Data shown below:

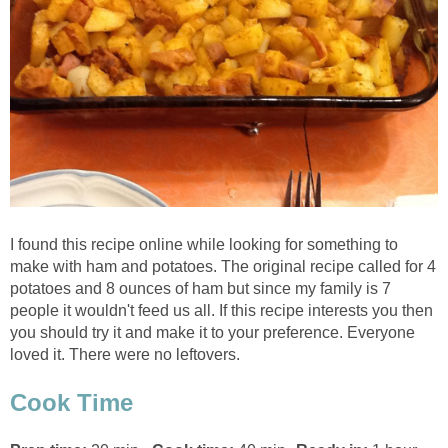
I found this recipe online while looking for something to
make with ham and potatoes. The original recipe called for 4
potatoes and 8 ounces of ham but since my family is 7
people it wouldn't feed us all. If this recipe interests you then
you should try it and make it to your preference. Everyone
loved it. There were no leftovers.
Cook Time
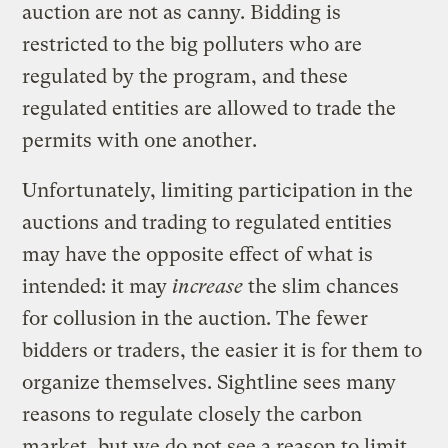
auction are not as canny. Bidding is
restricted to the big polluters who are
regulated by the program, and these
regulated entities are allowed to trade the
permits with one another.
Unfortunately, limiting participation in the
auctions and trading to regulated entities
may have the opposite effect of what is
intended: it may
increase
the slim chances
for collusion in the auction. The fewer
bidders or traders, the easier it is for them to
organize themselves. Sightline sees many
reasons to regulate closely the carbon
market, but we do not see a reason to limit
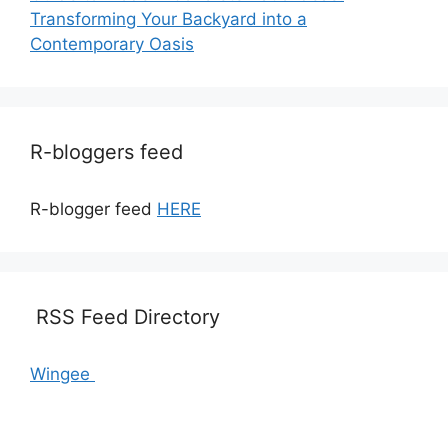
Transforming Your Backyard into a
Contemporary Oasis
R-bloggers feed
R-blogger feed
HERE
RSS Feed Directory
Wingee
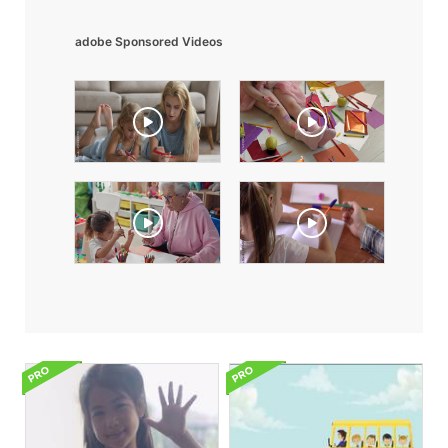
adobe Sponsored Videos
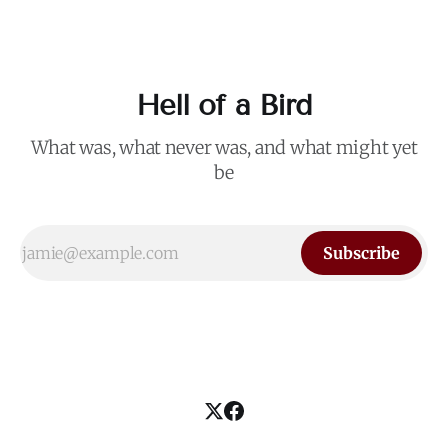
Hell of a Bird
What was, what never was, and what might yet
be
Subscribe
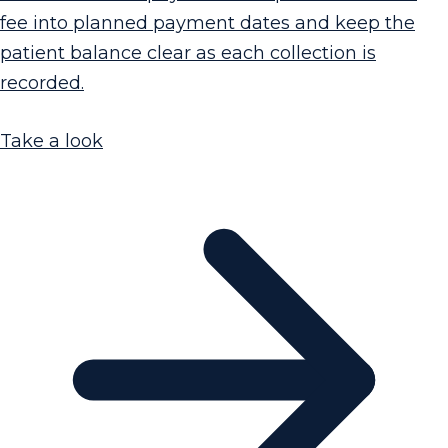
fee into planned payment dates and keep the
patient balance clear as each collection is
recorded.
Take a look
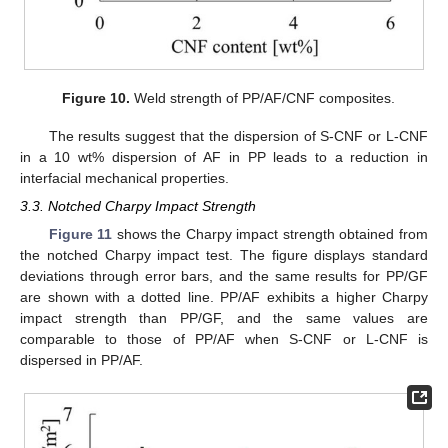
Figure 10.
Weld strength of PP/AF/CNF composites.
The results suggest that the dispersion of S-CNF or L-CNF
in a 10 wt% dispersion of AF in PP leads to a reduction in
interfacial mechanical properties.
3.3. Notched Charpy Impact Strength
Figure 11
shows the Charpy impact strength obtained from
the notched Charpy impact test. The figure displays standard
deviations through error bars, and the same results for PP/GF
are shown with a dotted line. PP/AF exhibits a higher Charpy
impact strength than PP/GF, and the same values are
comparable to those of PP/AF when S-CNF or L-CNF is
dispersed in PP/AF.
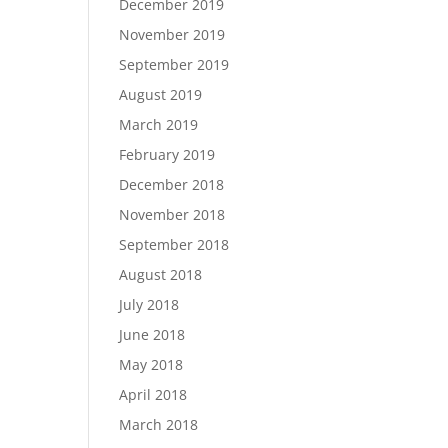
December 2019
November 2019
September 2019
August 2019
March 2019
February 2019
December 2018
November 2018
September 2018
August 2018
July 2018
June 2018
May 2018
April 2018
March 2018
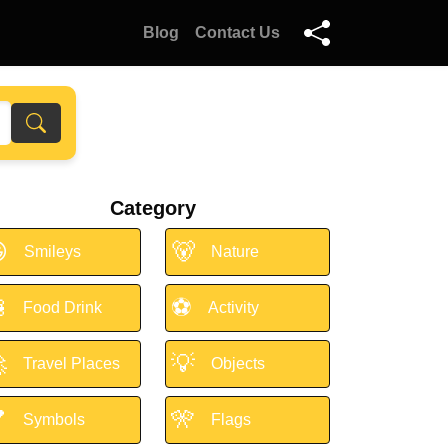
Blog
Contact Us
Category

🐻
Smileys
Nature

⚽
Food Drink
Activity

💡
Travel Places
Objects

🎌
Symbols
Flags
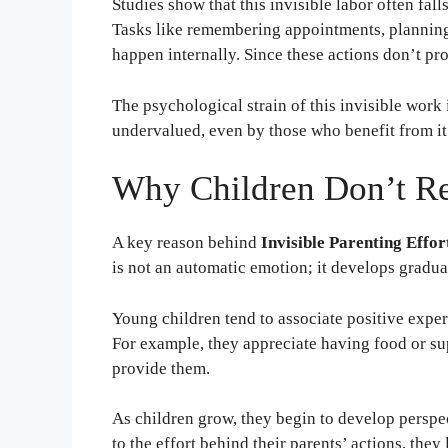
Studies show that this invisible labor often fal
Tasks like remembering appointments, planning
happen internally. Since these actions don’t pr
The psychological strain of this invisible work i
undervalued, even by those who benefit from it
Why Children Don’t Re
A key reason behind
Invisible Parenting Effor
is not an automatic emotion; it develops gradua
Young children tend to associate positive exper
For example, they appreciate having food or su
provide them.
As children grow, they begin to develop perspe
to the effort behind their parents’ actions, they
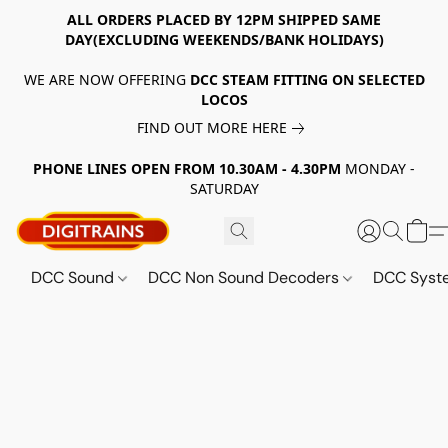
ALL ORDERS PLACED BY 12PM SHIPPED SAME
DAY(EXCLUDING WEEKENDS/BANK HOLIDAYS)
WE ARE NOW OFFERING
DCC STEAM FITTING ON SELECTED
LOCOS
FIND OUT MORE HERE
PHONE LINES OPEN FROM 10.30AM - 4.30PM
MONDAY -
SATURDAY
DCC Sound
DCC Non Sound Decoders
DCC Sys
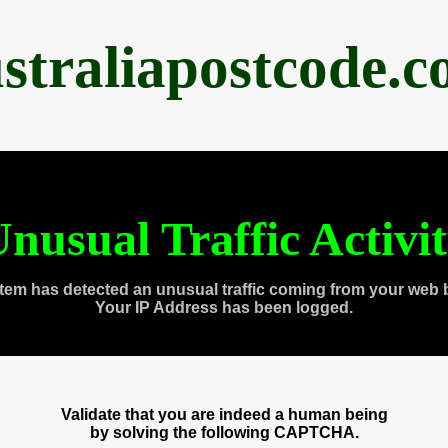
straliapostcode.
nusual Traffic Activi
tem has detected an unusual traffic coming from your web 
Your IP Address has been logged.
Validate that you are indeed a human being
by solving the following CAPTCHA.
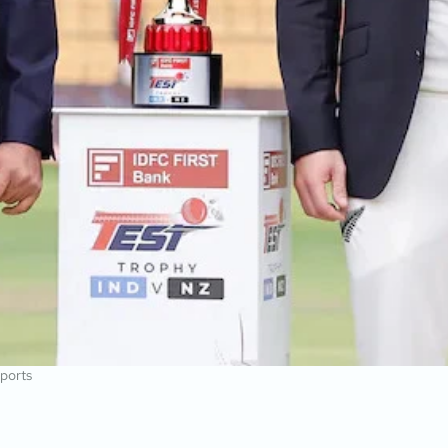
ports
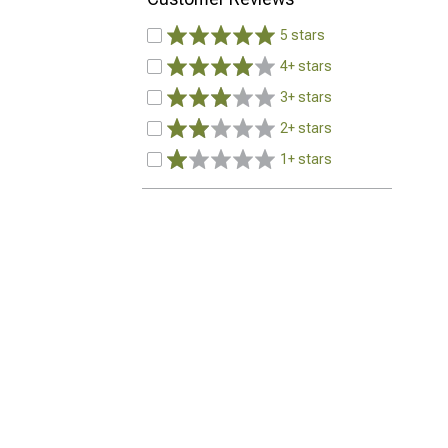
5 stars
4+ stars
3+ stars
2+ stars
1+ stars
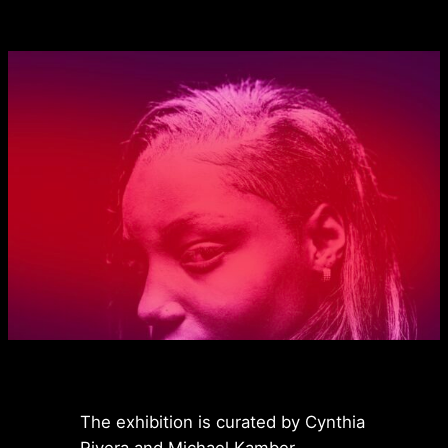
The exhibition is curated by Cynthia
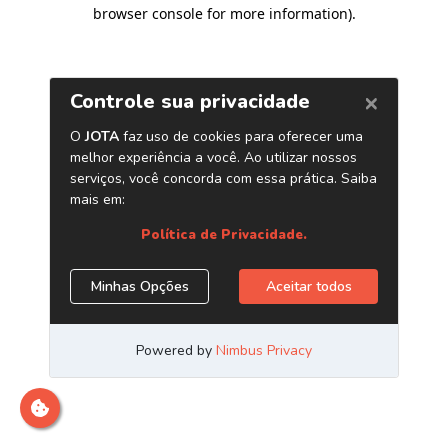
browser console for more information)
.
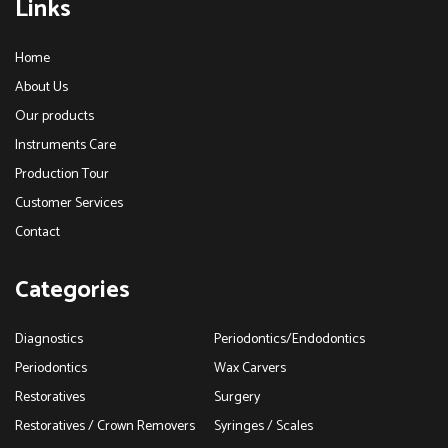
Links
Home
About Us
Our products
Instruments Care
Production Tour
Customer Services
Contact
Categories
Diagnostics
Periodontics/Endodontics
Periodontics
Wax Carvers
Restoratives
Surgery
Restoratives / Crown Removers
Syringes / Scales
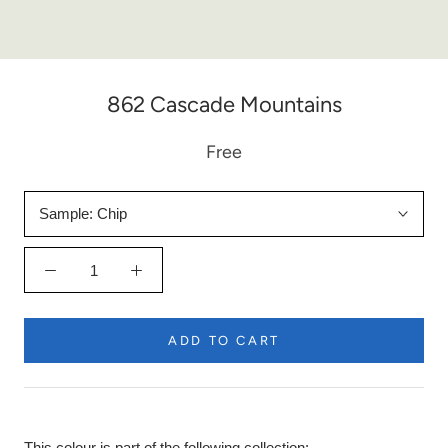
862 Cascade Mountains
Free
Sample:
Chip
ADD TO CART
This colour is part of the following collection:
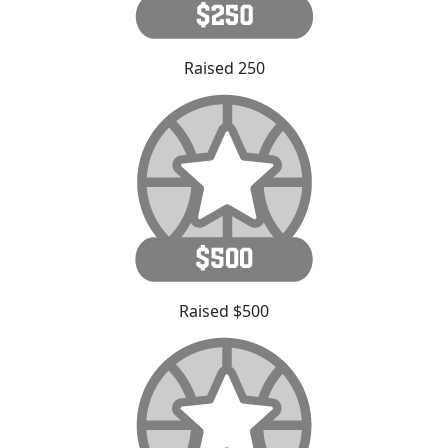
Raised 250
Raised $500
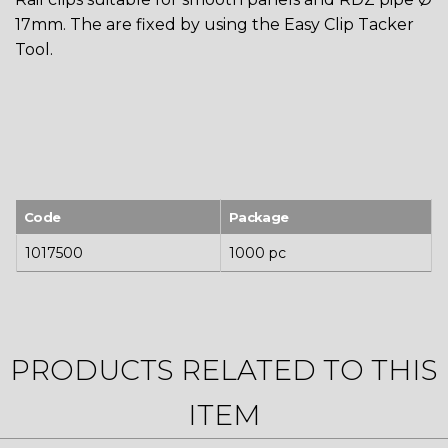
17mm. The are fixed by using the Easy Clip Tacker
Tool.
Code
Package
1017500
1000 pc
PRODUCTS RELATED TO THIS
ITEM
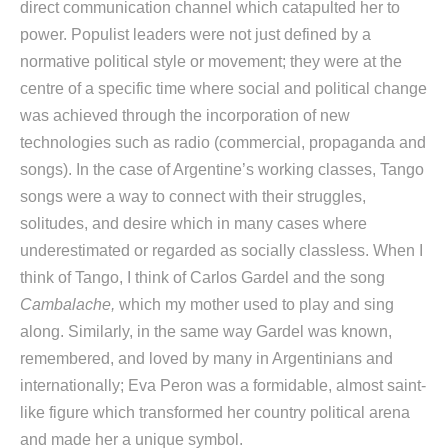
direct communication channel which catapulted her to
power. Populist leaders were not just defined by a
normative political style or movement; they were at the
centre of a specific time where social and political change
was achieved through the incorporation of new
technologies such as radio (commercial, propaganda and
songs). In the case of Argentine’s working classes, Tango
songs were a way to connect with their struggles,
solitudes, and desire which in many cases where
underestimated or regarded as socially classless. When I
think of Tango, I think of Carlos Gardel and the song
Cambalache,
which my mother used to play and sing
along. Similarly, in the same way Gardel was known,
remembered, and loved by many in Argentinians and
internationally; Eva Peron was a formidable, almost saint-
like figure which transformed her country political arena
and made her a unique symbol.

End of Data shown.

Task item -> Go through everything from the start of the data down to the line with "Take a look", and change "ham" to "bacon" while keeping every other word as it is. Leave the pictures out of the answer.

Reply ->
I found this recipe online while looking for something to
make with bacon and potatoes. The original recipe called for 4
potatoes and 8 ounces of bacon but since my family is 7
people it wouldn't feed us all. If this recipe interests you then
you should try it and make it to your preference. Everyone
loved it. There were no leftovers.
Cook Time
auction are not as canny. Bidding is
restricted to the big polluters who are
regulated by the program, and these
regulated entities are allowed to trade the
permits with one another.
Unfortunately, limiting participation in the
auctions and trading to regulated entities
may have the opposite effect of what is
intended: it may
increase
the slim chances
for collusion in the auction. The fewer
bidders or traders, the easier it is for them to
organize themselves. Sightline sees many
reasons to regulate closely the carbon
market, but we do not see a reason to limit
Transforming Your Backyard into a
Contemporary Oasis
R-bloggers feed
R-blogger feed
HERE
RSS Feed Directory
Wingee
adobe Sponsored Videos
Hell of a Bird
What was, what never was, and what might yet
be
Subscribe
fee into planned payment dates and keep the
patient balance clear as each collection is
recorded.
Take a look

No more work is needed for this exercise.